6th day, McLeod Ganj
On the 6th day God made….ah, let’s do it again. On the 6th day, I didn’t much thing but the same old routine.
We met again for dinner at the same restaurant. We went to a fusion performance somewhere down the hillside. They charged Rs. 50 per entrance. Maria and I decided not to go in because we were already late for an hour plus, it was nothing special to us because we had seen better one. So we walked to one of the small shop that serve Chai.
When we finally met again, we went to the direction of Bhagsu. And we stop midway where a little out of the way, there was a place where no one knew. We just lay our back and enjoying the full moon view, listening the night splash of waterfall and talking the night away. It was a silent night, so silent that maybe you could listen to the ant whisper.
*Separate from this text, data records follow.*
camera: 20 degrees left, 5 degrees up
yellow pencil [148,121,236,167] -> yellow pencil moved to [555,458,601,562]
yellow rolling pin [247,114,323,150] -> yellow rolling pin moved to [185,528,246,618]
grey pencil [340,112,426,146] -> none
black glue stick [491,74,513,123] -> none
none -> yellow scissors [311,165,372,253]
One dog was with us all the way until we were there, staring at the moonlight. We name him Buddy.
So I kiss the girl on the cheek as a mark of farewell as well a bear hug for Kyle. I left the day after that, after watching Doors and brief drink at Moonspeak café with Kathrin, Maria & Kyle.
7th day, McLeod Ganj
Song: Hurricane by Bob Dylan
When it is the time to go, you will just know it. It is really hard to say goodbye, to Kathrin and to McLeod. I really love the thing that I was doing then. I was quite bluesy as my traveling is approaching to an end. I still couldn’t figure out why I left. I had many days in hand but something is calling me home. I guess at the end of the day, it doesn’t really matter and it is better to leave it there to be a mystery, I mean, on my the fuck I left.
When you are traveling, things are very much different.
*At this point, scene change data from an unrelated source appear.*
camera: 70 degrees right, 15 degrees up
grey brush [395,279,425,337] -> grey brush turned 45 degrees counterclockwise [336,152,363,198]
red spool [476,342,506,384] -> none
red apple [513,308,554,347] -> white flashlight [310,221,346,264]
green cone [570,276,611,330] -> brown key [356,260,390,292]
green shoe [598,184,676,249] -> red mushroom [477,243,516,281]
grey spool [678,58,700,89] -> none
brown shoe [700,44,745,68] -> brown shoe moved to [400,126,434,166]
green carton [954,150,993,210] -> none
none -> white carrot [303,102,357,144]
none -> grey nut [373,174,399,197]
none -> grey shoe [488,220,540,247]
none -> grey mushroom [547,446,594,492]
From the thing you see to the think you touch to the think you feel and from the people you meet to the places you been, it is all fucking different. I couldn’t explain here the big differences but to put in a nutshell, I think we became more sensitive towards everything surrounding us when we were traveling. The sound of nature became purer, the grass suddenly became greener and trust me when I say this, somehow you will grow fond and sentimental with the places especially a place like McLeod Ganj. Everything was like in a movie. When I took that local cheap government bus to Pathankot, I was all by myself, seating by the window and there I was feeling like a bad ending of a romantic movie.